A Bayesian log-Gamma weighted ensemble forecast of Ambloyomma americanum larval density for the NEON EFI Forecasting Challenge 2022.
The method is described as follows: First a a Generalised Additive Model (GAM) with an assumed Tweedie response distribution is fitted to a training sample of each individual time series. This model estimates smooth functions for seasonality and long-term trend. Next, posterior expectation distributions for the training series are extracted from the GAM as a way of 'imputing' missing values with some respect of uncertainty around those values. Imputed in-sample training series on the log scale are then used to fit two additional benchmark sub-models to each site-level time series; these sub-models consist of a robust STL decomposition with AR errors and a Seasonal ARIMA model.
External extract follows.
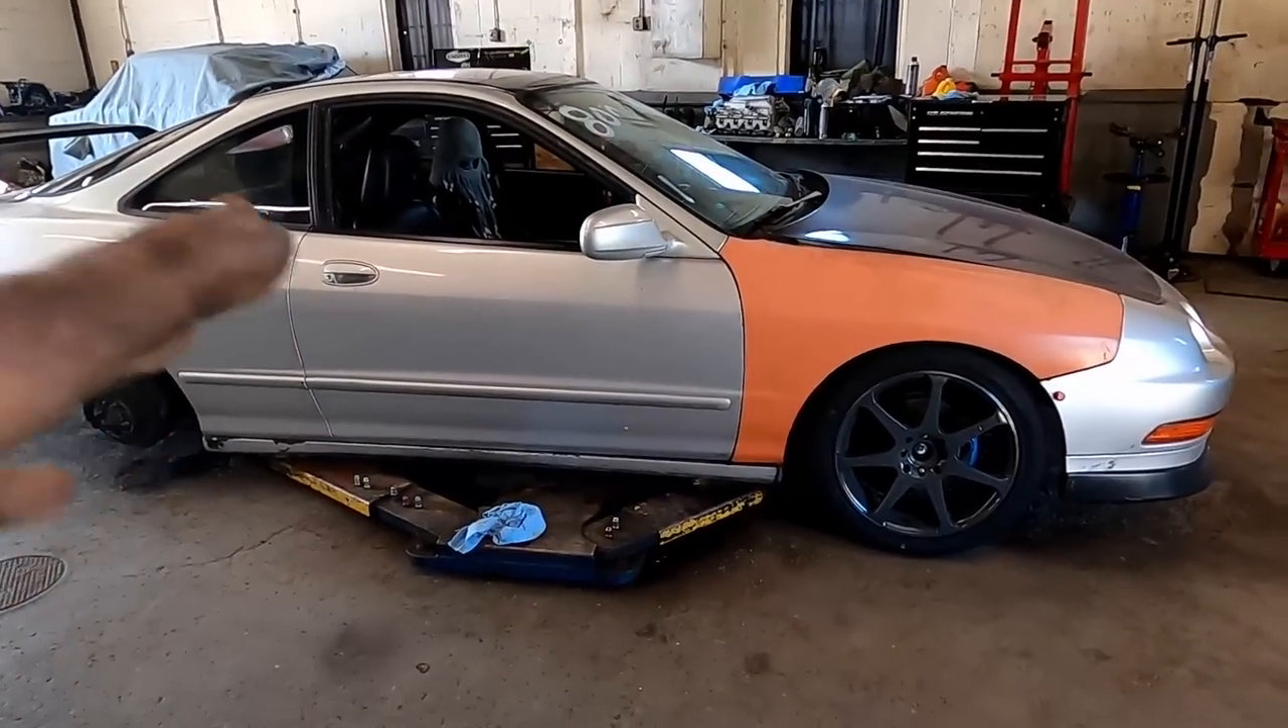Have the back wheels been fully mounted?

Second, the fitted values and testing horizon point forecasts (on the log scale) from each model (i.e. the GAM, the STL-AR and the ARIMA) are used as predictors in a weighted ensemble Bayesian log-Gamma model in which the weights are estimated as multivariate normal regression coefficients. Parameters of this model are estimated using MCMC sampling via a Gibbs sampler in the software JAGS
. The estimated weight distributions are then used to update the forecast by training each of the above three models on the entire available time series for each site.
The entire modelling process is outlined in the R/benchmark_ens_jags.R
script
There are limitations with these models in that (1) missing values must first be imputed prior to fitting the STL and ARIMA models, and this imputation scheme will have impacts on the resulting forecasts (though uncertainty in the imputation is somewhat respected); (2) the current modelling framework does not use partial pooling among locations and; (3) no environmental or ecological covariates are included. The purpose of the modelling framework is to identify useful benchmark models that can perform reasonably well in forecasting bounded ecological series such as tick densities so that more realistic population-based or mechanistic models that incorporate biological realism can be tested and improved.
None whatsoever. Please use, adapt and distribute this code widely so that the models can be improved and our collective knowledge of tick abundance distributions can accelerate.